> _Exercise aim_
Could you transcribe every entry below exactly, leaving out the pictures?

> _Data excerpts_
——————

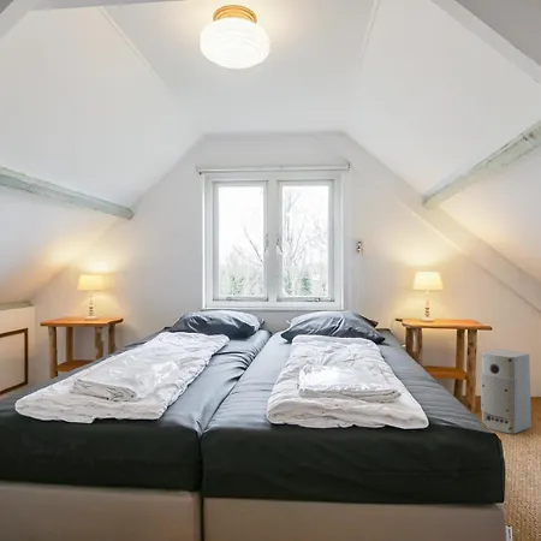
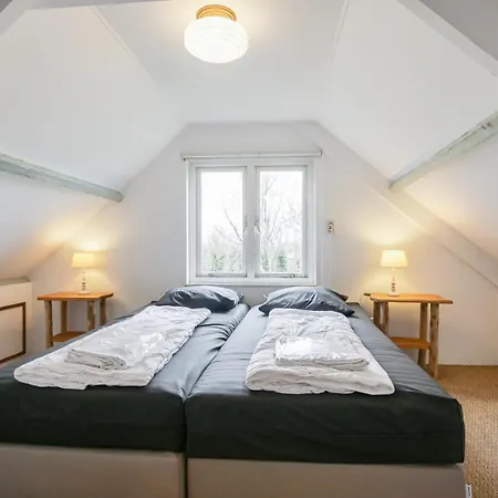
- air purifier [480,349,533,435]
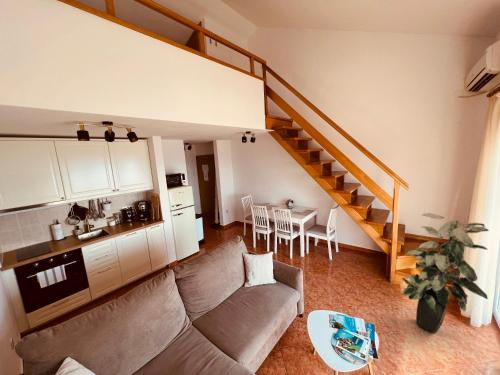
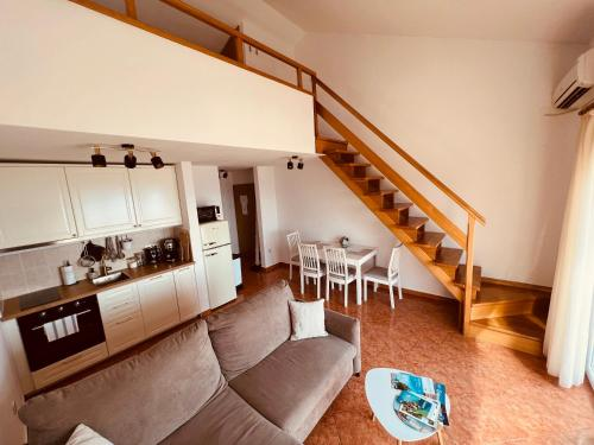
- indoor plant [401,212,490,335]
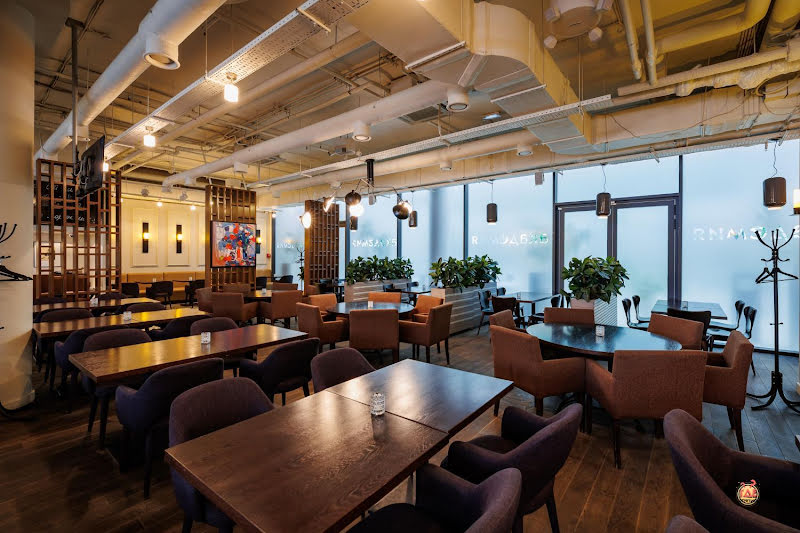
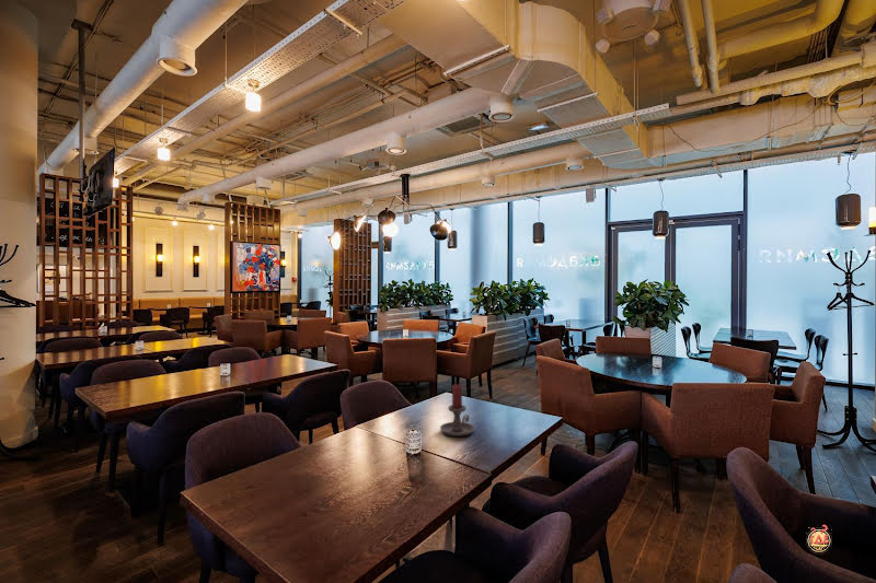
+ candle holder [439,383,475,438]
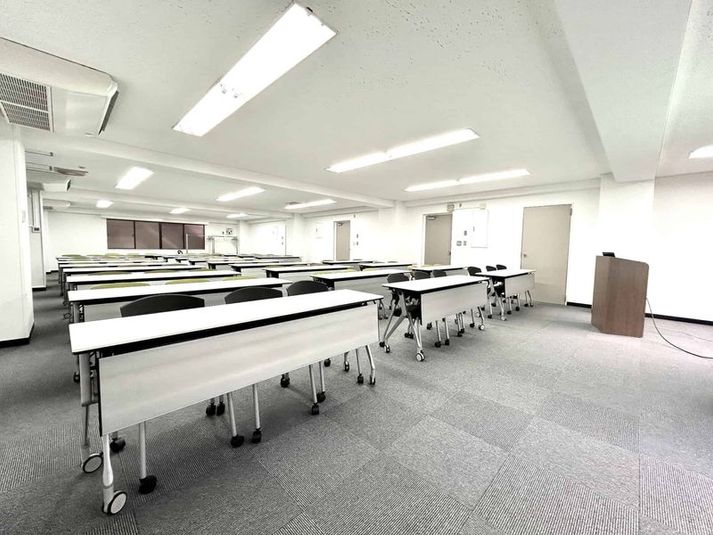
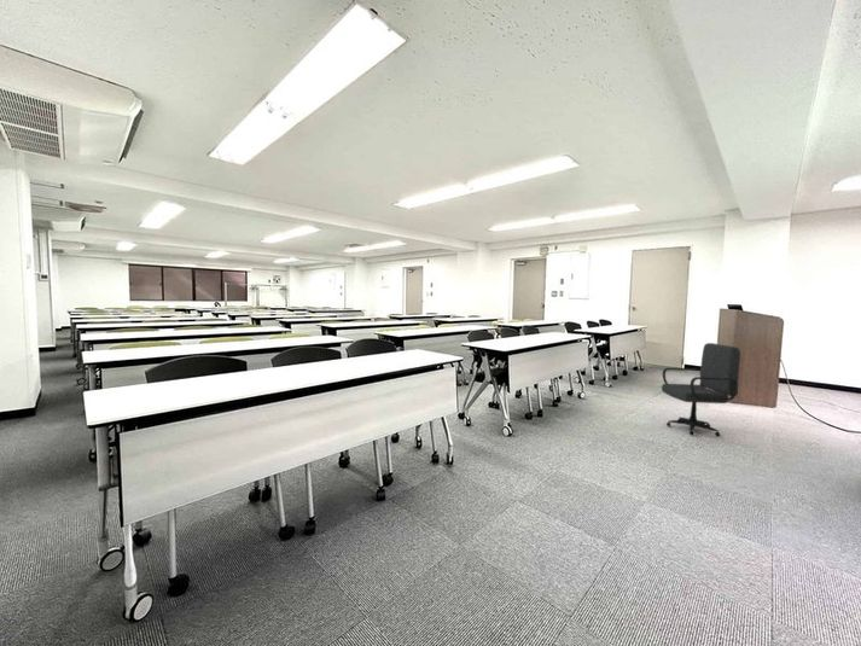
+ office chair [661,342,741,437]
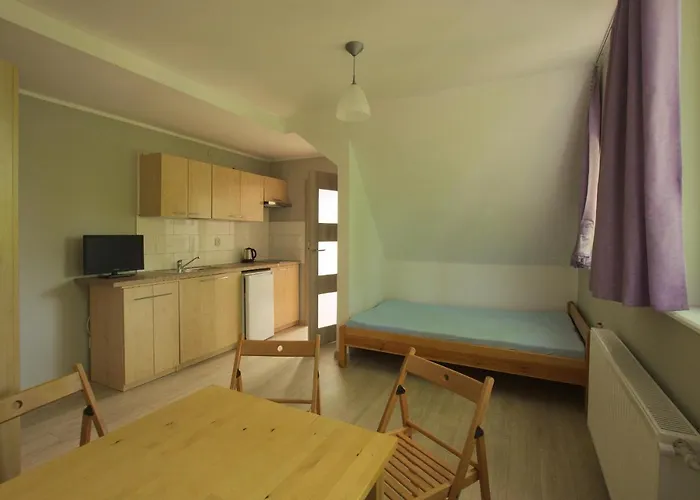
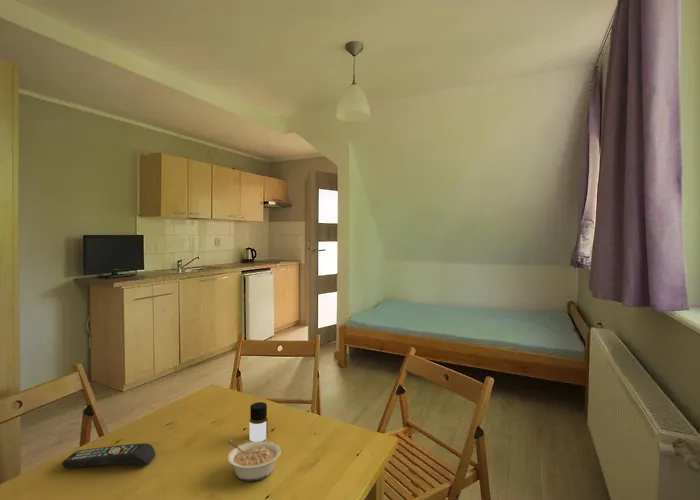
+ bottle [248,401,268,442]
+ remote control [61,442,156,469]
+ legume [226,439,282,482]
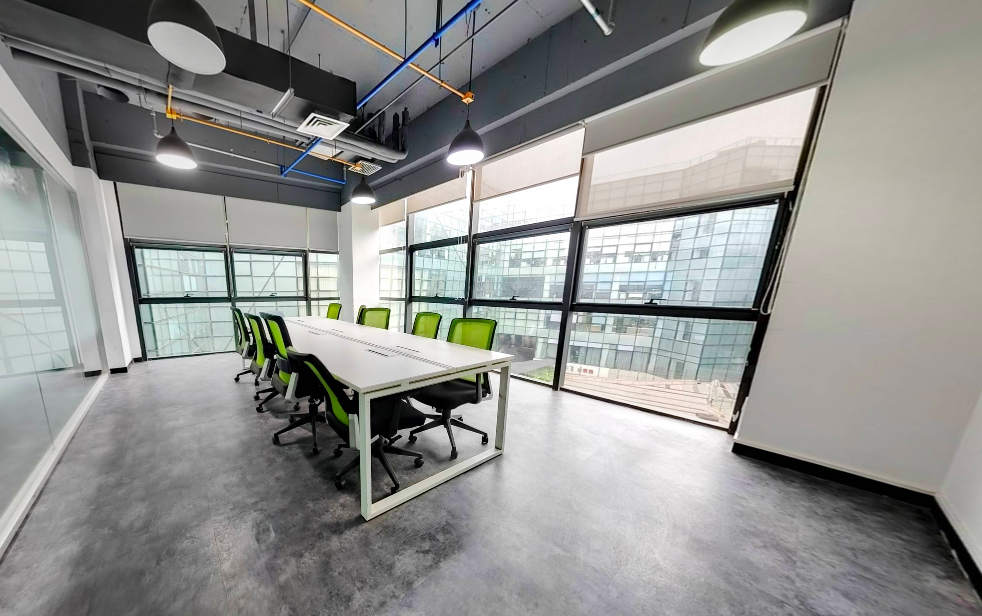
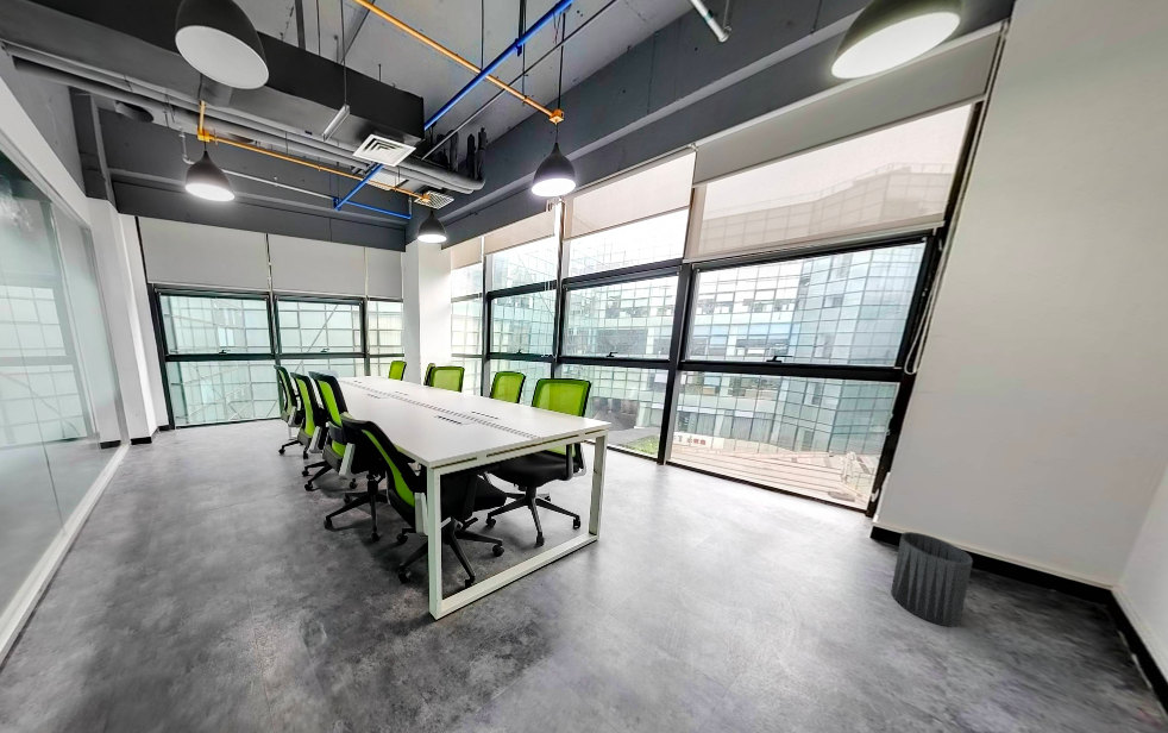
+ trash can [890,531,974,628]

——————

> _Result of the task_
- air purifier [480,349,533,435]
- indoor plant [401,212,490,335]
+ candle holder [439,383,475,438]
+ office chair [661,342,741,437]
+ bottle [248,401,268,442]
+ remote control [61,442,156,469]
+ legume [226,439,282,482]
+ trash can [890,531,974,628]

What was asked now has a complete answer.